GitHub repository for the reproduction of figures for the Lindel paper. This was done as part of the course "Machine learning for bioinformatics" (CS4260), at Delft University of technology.
Students: Gijs Admiraal, Bianca-Maria Cosma, Ioanna Nika, Connor Schilder.
This project is a reproduction. We extended the code made public in the Lindel repository, and we credit the following publication:
Wei Chen, Aaron McKenna, Jacob Schreiber, Maximilian Haeussler, Yi Yin, Vikram Agarwal, William Stafford Noble, Jay Shendure, Massively parallel profiling and predictive modeling of the outcomes of CRISPR/Cas9-mediated double-strand break repair, Nucleic Acids Research, Volume 47, Issue 15, 05 September 2019, Pages 7989–8003, https://doi.org/10.1093/nar/gkz487
The files used to train the indel, deletion, and insertion logistic regression models can be found in directory Lindel-data_analysis/scripts/Logistic model training
. We extended LR_deletion.py
with detailed comments. Since the three files are very similar, we added less detailed documentation to the other two training scripts.

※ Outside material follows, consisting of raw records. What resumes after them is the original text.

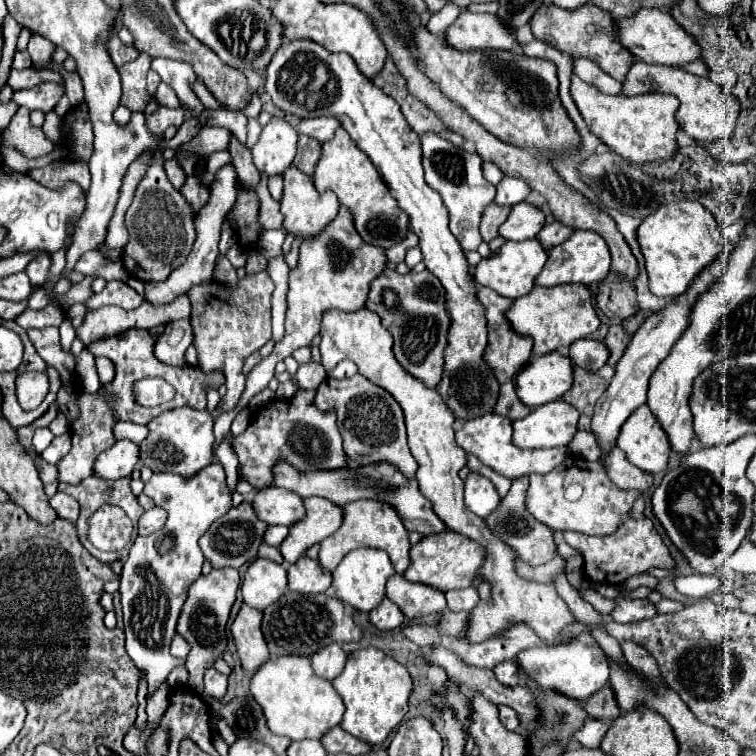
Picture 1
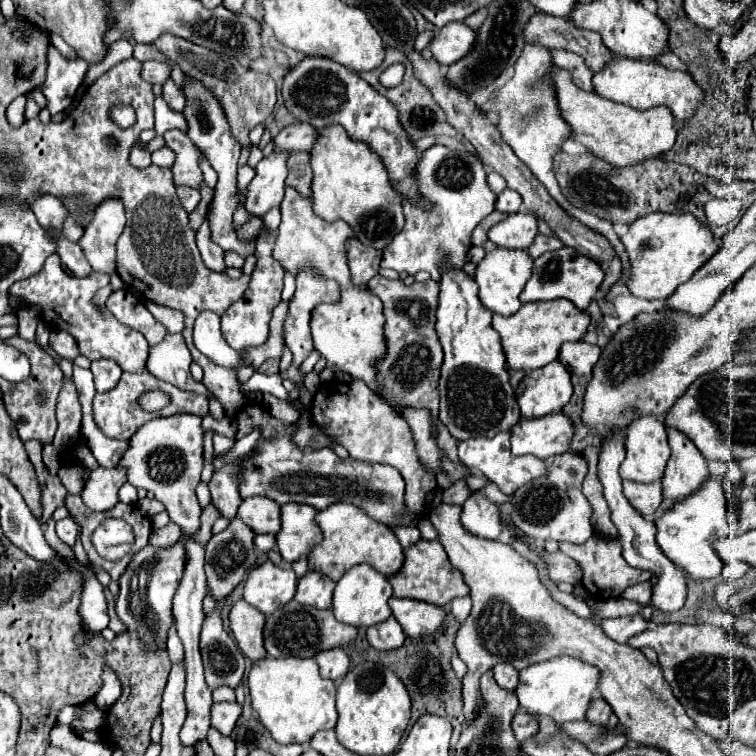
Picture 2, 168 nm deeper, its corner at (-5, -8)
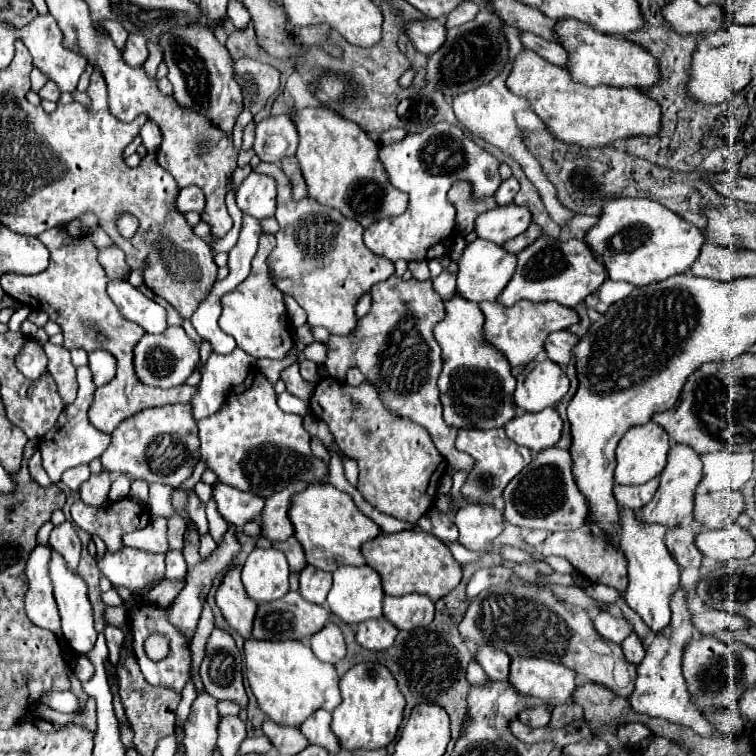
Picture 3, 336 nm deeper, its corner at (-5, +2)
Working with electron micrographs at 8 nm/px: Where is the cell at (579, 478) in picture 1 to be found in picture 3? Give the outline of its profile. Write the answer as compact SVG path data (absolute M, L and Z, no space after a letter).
M554 446L538 452L532 458L532 462L516 478L510 480L510 484L504 490L506 520L520 528L546 530L546 532L580 528L588 518L588 504L574 482L570 464L572 458L568 450Z

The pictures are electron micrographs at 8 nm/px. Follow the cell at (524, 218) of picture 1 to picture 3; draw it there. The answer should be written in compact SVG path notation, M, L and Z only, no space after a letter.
M508 204L480 214L476 218L474 232L478 234L478 238L502 246L506 240L522 234L530 222L532 222L532 214L528 212L528 208Z

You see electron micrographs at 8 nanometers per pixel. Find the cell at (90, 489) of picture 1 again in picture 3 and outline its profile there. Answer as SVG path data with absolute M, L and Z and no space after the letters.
M128 498L112 502L106 508L84 506L84 502L76 500L72 504L72 520L88 534L98 534L108 552L116 552L122 548L120 536L144 528L150 522L150 512Z

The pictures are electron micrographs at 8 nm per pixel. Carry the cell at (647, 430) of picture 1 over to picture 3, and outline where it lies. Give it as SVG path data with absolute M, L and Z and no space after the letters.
M646 422L644 426L628 430L616 448L616 474L614 474L616 484L644 484L660 476L666 466L668 450L670 450L668 434L664 432L662 426L656 426L654 422Z

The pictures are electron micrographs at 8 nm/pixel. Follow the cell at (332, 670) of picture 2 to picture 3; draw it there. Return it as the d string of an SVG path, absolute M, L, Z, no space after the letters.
M328 622L324 630L318 630L316 634L312 634L310 644L312 644L312 652L316 654L316 658L328 664L340 662L346 654L342 630L334 622Z

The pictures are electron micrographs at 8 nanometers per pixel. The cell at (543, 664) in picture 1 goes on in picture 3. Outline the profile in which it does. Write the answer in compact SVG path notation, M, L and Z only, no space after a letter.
M512 658L508 682L516 692L546 700L550 706L566 704L576 688L576 672L542 658Z

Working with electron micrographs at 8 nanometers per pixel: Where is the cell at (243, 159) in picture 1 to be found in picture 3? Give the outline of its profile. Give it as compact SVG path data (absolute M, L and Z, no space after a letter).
M240 58L234 66L236 78L240 78L240 86L244 86L244 108L256 114L276 94L280 86L280 72L274 66L250 58Z

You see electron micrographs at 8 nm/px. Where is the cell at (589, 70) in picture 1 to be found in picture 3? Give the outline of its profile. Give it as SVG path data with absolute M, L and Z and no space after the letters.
M520 32L520 42L524 44L524 48L534 50L538 56L548 60L550 64L564 66L564 62L566 62L564 48L558 42L548 42L548 40L544 40L540 36L534 36L530 32Z

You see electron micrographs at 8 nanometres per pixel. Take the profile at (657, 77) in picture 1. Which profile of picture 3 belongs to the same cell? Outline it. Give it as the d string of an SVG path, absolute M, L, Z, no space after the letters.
M574 18L558 20L552 30L568 54L566 68L574 82L580 82L584 86L604 84L604 86L644 88L654 86L656 78L660 78L660 70L656 70L656 60L646 50L640 50L640 46L636 46L626 38L600 34L588 24Z

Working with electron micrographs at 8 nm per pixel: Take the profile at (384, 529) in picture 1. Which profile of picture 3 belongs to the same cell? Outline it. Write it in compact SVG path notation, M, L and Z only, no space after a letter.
M312 484L306 490L294 494L290 498L288 516L294 524L294 536L304 546L308 564L328 572L334 572L340 566L366 564L360 554L360 546L380 534L380 528L356 508L354 500L332 484Z

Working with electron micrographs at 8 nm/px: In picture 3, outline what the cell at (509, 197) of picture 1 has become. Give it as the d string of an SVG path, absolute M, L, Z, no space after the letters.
M508 178L508 180L504 180L504 182L500 184L500 188L496 190L496 194L494 194L496 202L498 202L500 206L510 204L510 202L514 200L518 188L520 188L520 186L518 186L518 180L516 180L516 178Z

Environment is given in a yml file. If you do not have this environment installed, run the following command:
conda env create -f mlbio.yml
If you do have this environment installed, update it with:
conda env update --file mlbio.yml --prune
To reproduce figures 6B and 6E from the original paper (shown below), run the following command: python3 Lindel/plot_6B6E.py
We successfully reproduced figures 6B and 6E from Chen et al., and we corroborate their findings:
Each team member conducted individual research and extended the experiments of the original authors. The code can be found in folders named after each student.

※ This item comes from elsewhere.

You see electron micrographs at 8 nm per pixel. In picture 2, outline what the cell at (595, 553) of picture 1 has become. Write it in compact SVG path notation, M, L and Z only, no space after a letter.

I tried to see if for the given Lindel data a better model could be found. The Model i tried was Support Vector Machine (SVM). I tried three different SVM models, each with a different kernel function. These kernel functions were the linear, polynomial and RBF kernel function. Each model can be trained separately using their respective file. To test the model use the 'Test_SVM.py' file, where the specific model can be specified manually.

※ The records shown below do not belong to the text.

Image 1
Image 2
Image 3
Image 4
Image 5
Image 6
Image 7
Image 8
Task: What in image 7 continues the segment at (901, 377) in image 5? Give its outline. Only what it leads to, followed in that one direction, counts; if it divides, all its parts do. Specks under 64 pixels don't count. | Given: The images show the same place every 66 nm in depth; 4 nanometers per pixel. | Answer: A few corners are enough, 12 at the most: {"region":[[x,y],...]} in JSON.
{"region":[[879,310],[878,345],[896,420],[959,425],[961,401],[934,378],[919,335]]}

I investigated the effect of dimensionality reduction on the Lindel deletion model. I applied multiple correspondence analysis (MCA) with various numbers of components and plotted the performance of these smaller models. All of the code can be found and run with the notebook file mca.ipynb
.
I replaced logistic regression models with random forest models. This was done to test and identify whether the performance of a non-linear tree-based classifier is better than the performance of the logistic regression model used which is a linear classifier. The relevant scripts and results can be found in Lindel-data_analysis/scripts/RF_training
. Specifically, RF_deletion.py
trains a random forest model for the deletion events, RF_insertion.py
trains a random forest model for the inserion events and RF_indel.py
rains a random forest model for predicting the indel ratio. The file gen_predictions.py uses all the trained models to make and output predictions. The file plot_predictions.py generates the frameshift and histogram plots given the predictions. The rest of the scripts correspond to ablations and analysis. Specifically, the files that end with _combined
corresponnd to the ablation where the logistic regression and the random forest models is used. The notebook analysis_per_class.ipynb
contains the code to plot the MSEs for frameshift annd non frameshift classes. Finally, the folder Ablations contains figures of results when different hyperparameters for the random forest where tested to identify their effect on performance.
I applied a feature selection scheme in Connor/mainlpy. This used Graph.py to construct a graph. In the code for main, I defined how I wanted to select the features with clustering. Because of the reproduction of several figures with several different amounts of features, some of the names I used are commented. Messages are left that mention what these codes are used for. The features were embedded in a list to be used for selecting the features in the deletion model. In the deletion model, Connor/LR_deletion, one should add names in order to train the models with the selected weights. This needs to be run in the terminal with the command 'python Connor/LR_deletion.py /data Lindel_training.txt'. Finally, one can run reproduce_figures.py with the correct names set to reproduce the figures. A sandbox used to understand the relationship between the features and weigths is found in weights_check.py.
Using main, LR_deletion and reproduce_figures will allow one to reproduce the figures I created with selected features.